I got my 3:16 Baby Wake a few days ago and I hadn't had a chance to throw it for more than a few minutes until tonight. The air temperature got down to 32 last night and the temperature today was in the 60's. I was afraid the cold night would mess up the fish, but I guess it wasn't enough to affect them. I tried one pond with no luck and then I went to a more productive (usually) pond. I worked my way around the pond until I got to the spot where I caught a 6 pounder and my friend caught a 7 pounder last summer. I was slow reeling the bait so it was waking under the surface and the fish blew up on it 10 feet from the bank. The initial hit made me think it was a big fish (I always think that..) but it ended up going 2lb 11oz. The camera batteries didn't have enough juice to flash, so sorry for the cell phone pictures.


----------



## whj812 (Apr 16, 2008)

Awesome fish man!!! Congrats!!! How do you like those Swimbaits??


----------



## mtnman (Apr 16, 2008)

The lighting makes the fish look spooky. Good job dude nice fish!


----------



## Jim (Apr 16, 2008)

You are now our swimbait king...Who here can get bigger and better on a swimbait?


:beer:


----------



## FishinsMyLife (Apr 16, 2008)

whj812 said:


> How do you like those Swimbaits??


This Baby Wake is a great bait. I thought it looked too big at first for my kind of fishing (mostly ponds), but this fish made me think I should have gotten a bigger one. It swims crazy realistically and puts off a nice wake. It looks like a bass swimming towards me when I reel it in. On a lot of the other swimbaits, you have to replace the split rings and hooks, but this bait already came with solid hardware. The price is the only hard part to swallow. $50 for one bait was hard for me to drop, but this bait seems to be worth it.


----------



## Waterwings (Apr 16, 2008)

Nice catch! 8)


----------



## mtnman (Apr 18, 2008)

> $50 for one bait was hard for me to drop, but this bait seems to be worth it.
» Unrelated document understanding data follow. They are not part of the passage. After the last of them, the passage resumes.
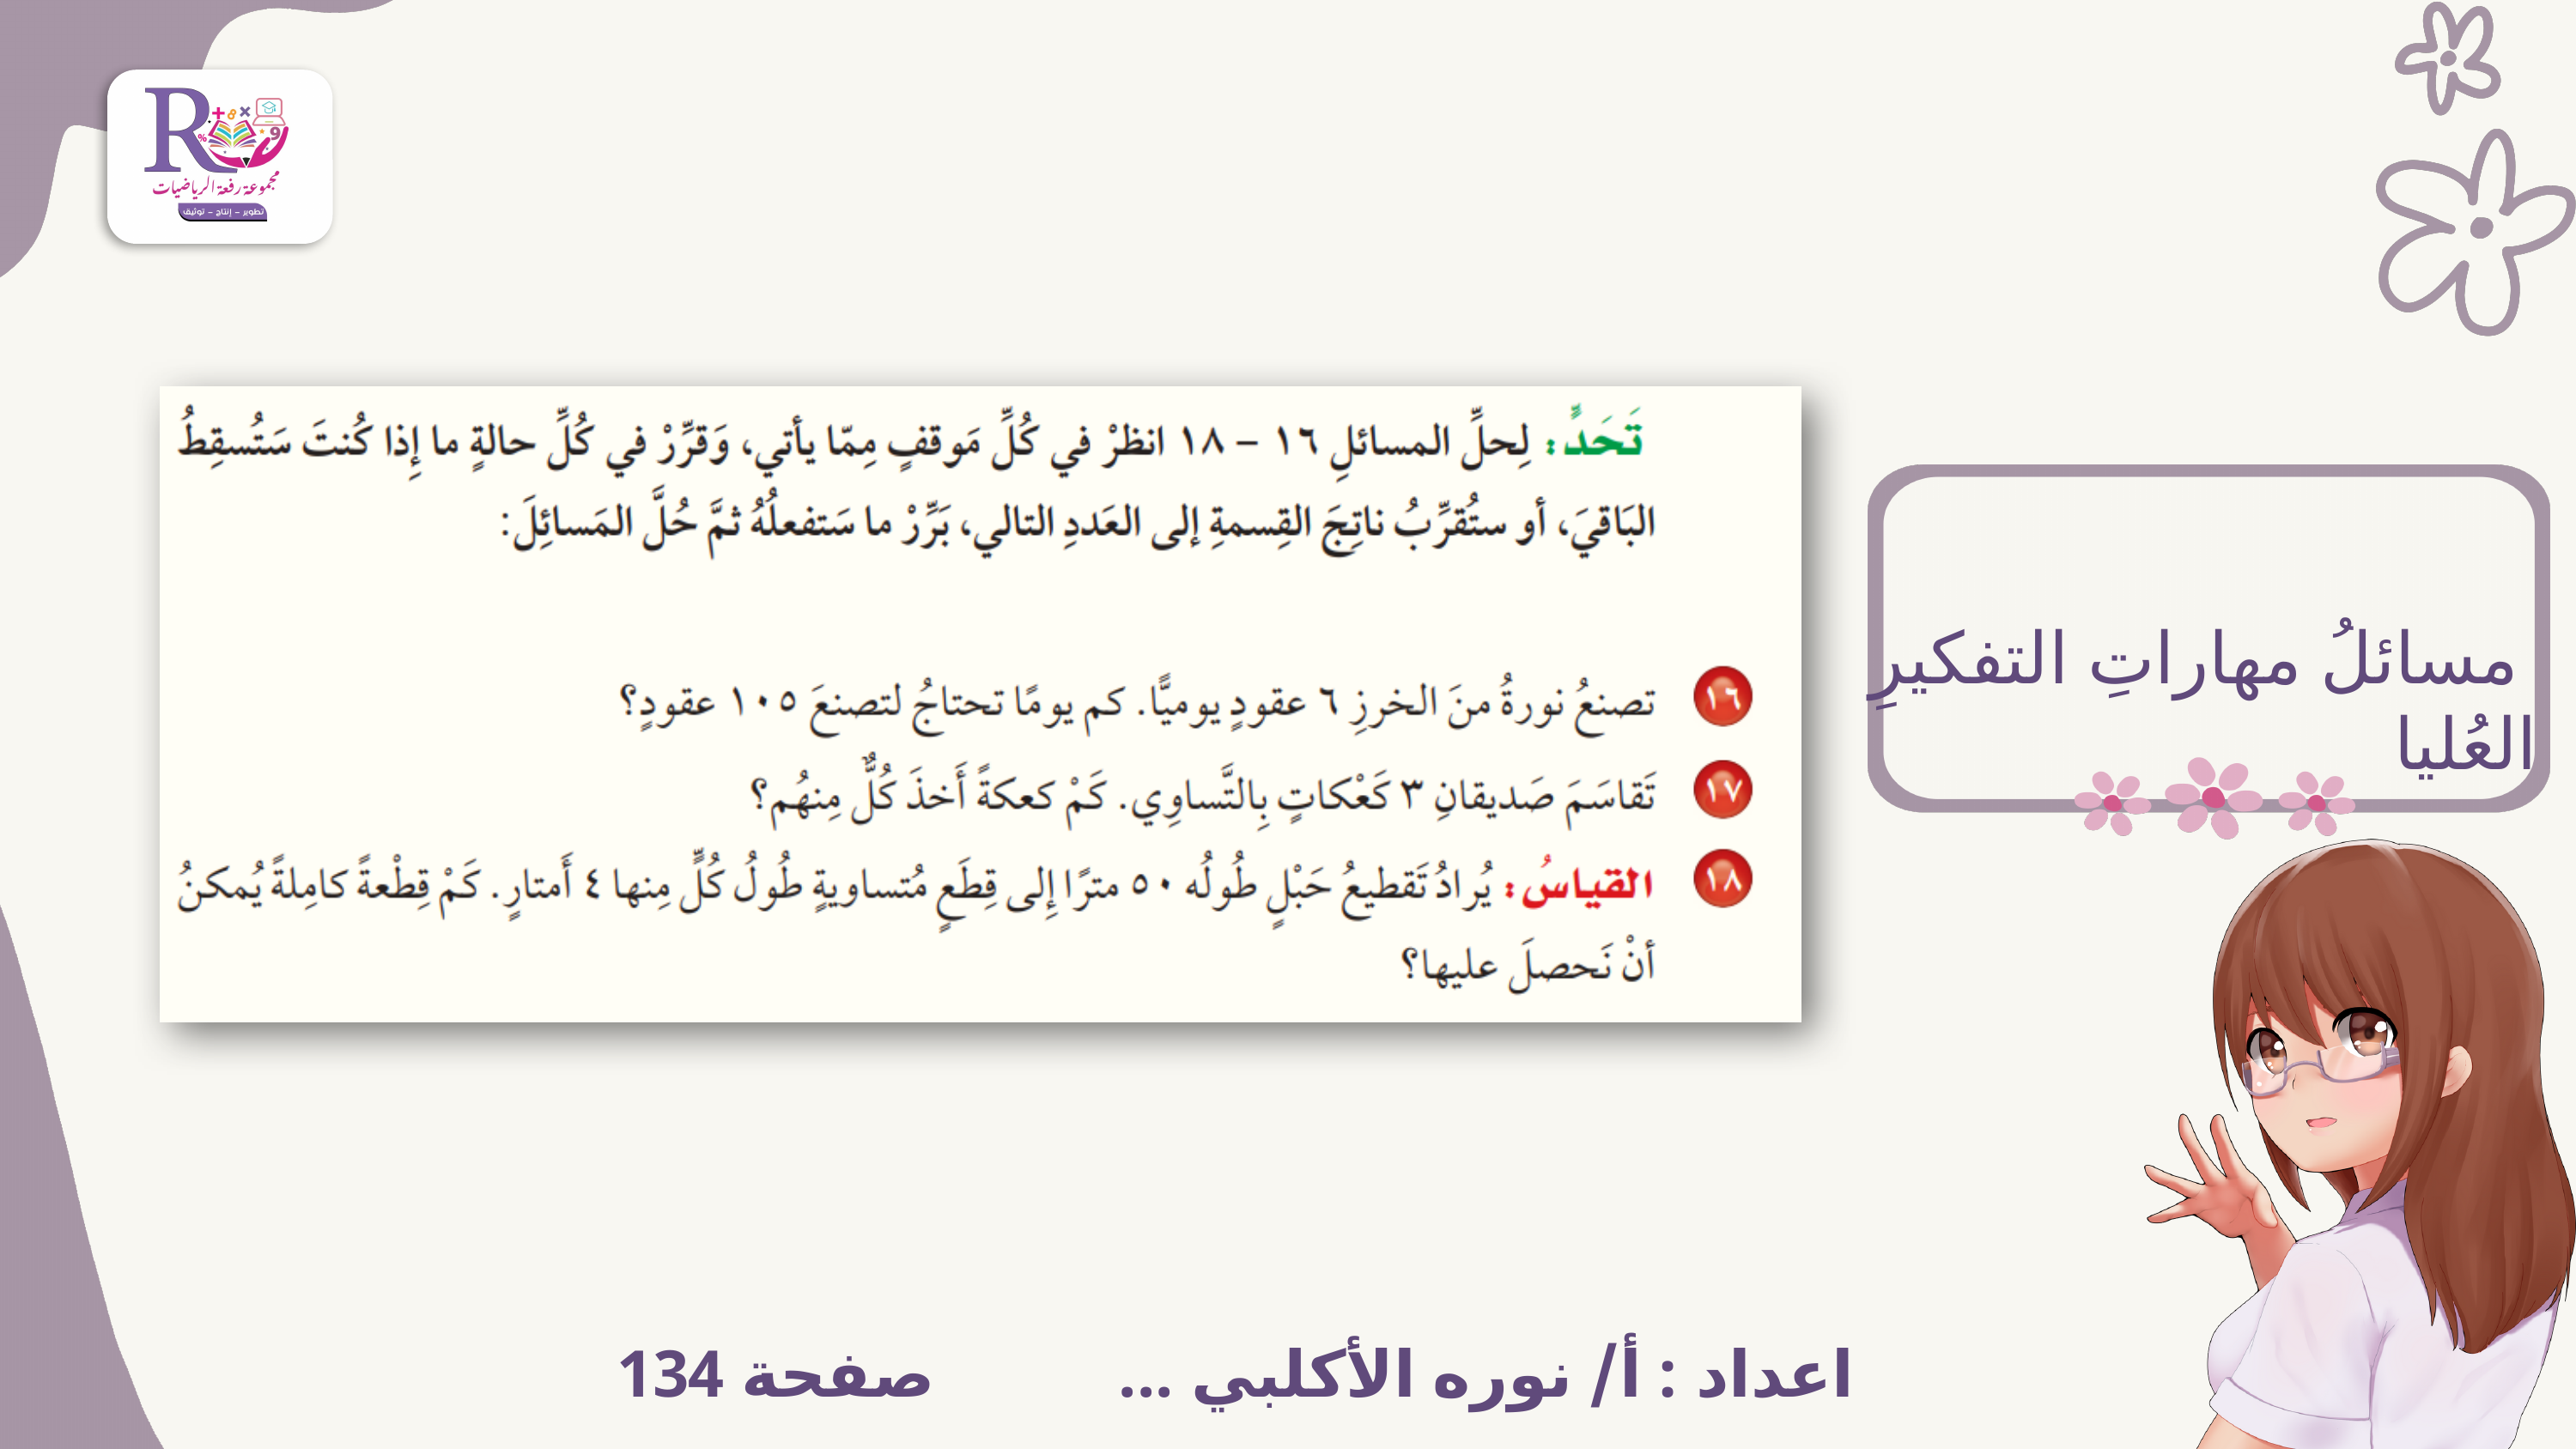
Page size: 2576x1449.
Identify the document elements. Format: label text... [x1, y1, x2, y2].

text_box [2373, 0, 2576, 339]
text_box [1868, 464, 2550, 605]
text_box مسائلُ مهاراتِ التفكيرِ العُليا [1845, 605, 2550, 791]
text_box [2144, 839, 2576, 1449]
picture [160, 386, 1801, 1022]
picture [106, 69, 333, 245]
text_box اعداد : أ/ نوره الأكلبي ... صفحة 134 [581, 1326, 1868, 1416]
text_box [0, 0, 451, 310]
text_box [0, 770, 349, 1449]
text_box [1868, 791, 2550, 840]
Is that thing gold plated or what? I couldnt get a good look at the lure in the pics you posted but $50 does sound like alot of money for one lure but if it catches you fish its worth it. UNTILL IT SITS OUT IN A LAKE OR POND STUCK TO A LOG! TIME TO GET OUT THE SKUBA GEAR. Could ya post a pic of the lure for me to check it out? Maybe it will become a new addition to my tackle box. If nothing else just to piss off the wife. LOL. sometimes I find alot of enjoyment outta that!


----------



## jkbirocz (Apr 18, 2008)

Nice catch. $50 for a lure is a definately rough, but I am sure you will hook some huge fish on that bait. I am going to try a bunch of bluegill swimbaits this summer. Keep up the catches


----------



## slim357 (Apr 18, 2008)

Nice fish, that night fishin looks fun, bait looks like a good'n too





Jim said:


> Who here can get bigger and better on a swimbait?


 I havent even thrown any of my 3:16s or matts but with all the shad I saw today I will be throwing a matt shad tomarrow.


----------